Sunday, 16 October 2011

A time of pestilence

...to state quite simply what we learn in a time of pestilence: that there are more things to admire in men than to despise.
In-between the usual weekend tasks - the shopping, the exercise, trying to find something to fill the empty hours - I conceded a need to finish The Plague, which seems an odd thing to say about a book I liked so much. I was curious as to whether a work of fiction from a key philosopher of the last century would manage to be more than intellectual exercise. I found it written with that same intelligence, clarity and genuine compassion for the trials of man I found in Sisyphus, with not a drop of wasted sentiment. Two observations: The by now familiar non-judgemental nature as evidenced by a refusal to condemn Cottard, a black marketeer who most would portray as villain, but of whom Tarrou is moved to describe as “that man, who had an ignorant, that is to say lonely, heart”. Second is the character Tarrou, who might be described as hero, though I can imagine much discussion over who fills this role best, or even whether - given this is Camus - such a role can be filled.
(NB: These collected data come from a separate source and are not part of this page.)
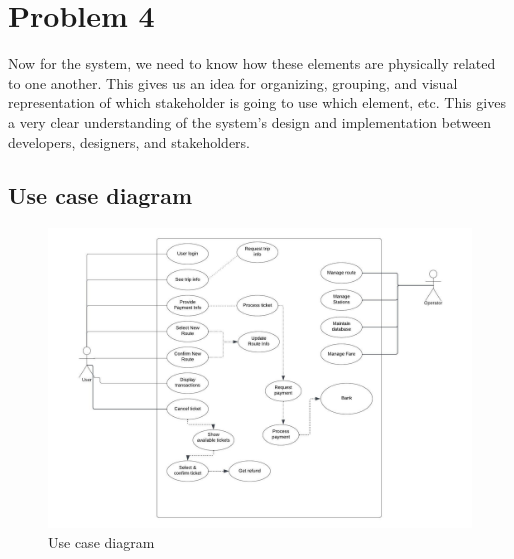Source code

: \documentclass{article}
\begin{document}
 \section{Problem 4}
 Now for the system, we need to know how these elements are physically related to one another. This gives us an idea for organizing, grouping, and visual representation of which stakeholder is going to use which element, etc. This gives a very clear understanding of the system's design and implementation between developers, designers, and stakeholders. 
 \subsection{Use case diagram}
 \begin{figure}[h]
    \centering
    \includegraphics[scale=0.7]{use case.jpeg}
    \caption{Use case diagram}
    \label{fig:useCase}
\end{figure}
\pagebreak
\end{document}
He appears to embody some of the themes for which Camus would eventually find himself estranged from his contemporaries. In confiding to Rieux, Tarrou describes a changing relationship with his revolutionary friends:
...once I admitted the arguments of necessity and force majeure put forward by the less eminent, I couldn’t reject those of the eminent. To which they retorted that the surest way of playing the game of the red robes was to leave to them the monopoly of the death penalty. My reply to this was that if you gave in once, there was no reason for not continuing to give in. It seems to me that history has borne me out; today there’s a sort of competition who will kill the most. They’re all mad over murder and they couldn’t stop killing men even if they wanted to.
Obstinately humanist, what a superb writer Albert Camus was. I look forward to The Rebel.

1 comments:

  1. I read it again last year, for the first time in decades, having first read it for French A level. He was a wonderful writer.